The Hero3 is smaller and lighter than the Hero2, and a bit more stylish. There are still the two basic buttons, one to turn the camera on and one to start filming, plus a third on the side to activate the Wi-Fi. While this minimalist approach is just as practical as before, making the GoPro super-easy to use when it comes to the most basic functions (start shooting, stop shooting...), it tends to complicate things once you get into the menu. The interface isn't necessarily the most intuitive; if you've never used a GoPro before, it takes a little getting used to. The little screen is still there. We would have preferred to be a bit more legible.
This edition still comes with the protective see-through housing. It's waterproof and shockproof, but not easy to figure out the first few times you use it. The Black Edition comes with a remote control that you can attach to your wrist to start and stop filming more quickly. As always, for an extra fee you can add an LCD screen on the back of the camera.
The 1,050 mAh (3.7 V) Li-ion battery can film for 1 hour and 15 minutes in 1080p at 25 fps. That's not very long, especially when you're out getting into sporting shenanigans miles away from an outlet. And the battery life drops rapidly once you start using Wi-Fi.
GoPro doesn't give any technical details about the sensor. We're lucky they even mention the aperture (f/2.8) and angle of view (170° ultra wide / 120° wide). In 1080p the image quality is excellent: there's tons of detail, with respectable dynamics. However, the GoPro Hero3 Black Edition tends to expose more for bright lighting, making darker areas look a bit overly dense. When it comes to that, the Hero3 Black Edition clearly outperforms the Sony HDR-AS15, as seen in these images.

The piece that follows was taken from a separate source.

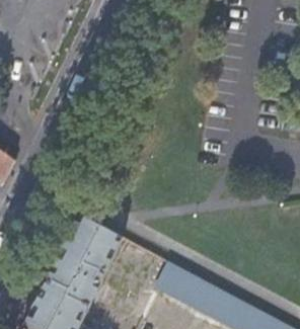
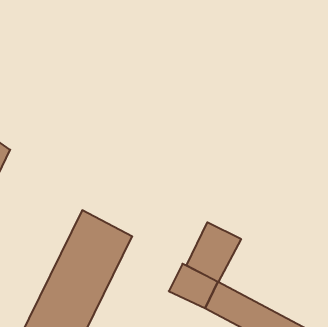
building: none -> [186,222,241,282]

One cool thing about the GoPro Hero3 Black Edition is that it offers a number of different frame rates (50, 48, 25, 24 fps), which makes it easier to integrate your videos into other projects. It's one of the rare action cams that have a 50p mode to make fast movements look more fluid. In 720p it offers up to 120 fps, allowing you to take some nice 4x slow motion shots. As there's no optical or digital image stabiliser, the 2.7K (2704 x 1524 pixels) and 2K CIN (2704 x 1440 pixels) modes also come in handy for stabilising the image digitally in post-production, all the while keeping the 1080p resolution. Another neat feature for budding videographers who don't mind spending hours working on their movies: Protune.
Protune provides a very flat, neutral rendering with far less contrast, making it easier to redo the colours after-the-fact. And the saving speed is much higher, at 36 MB/s, compared to barely even 20 MB/s in the other 1080p modes. The Hero3 Black Edition comes with CineForm, GoPro's software for editing videos and quickly adjusting white balance, sharpness and contrast. While it's nice of GoPro to have included the software, it's a pretty limited programme. It has no curve adjustment function, for instance. Also, Protune can make importing, converting, editing and exporting videos rather long and fastidious... for a result that isn't necessarily any better. As you may have understood by now, Protune is for people with time on their hands.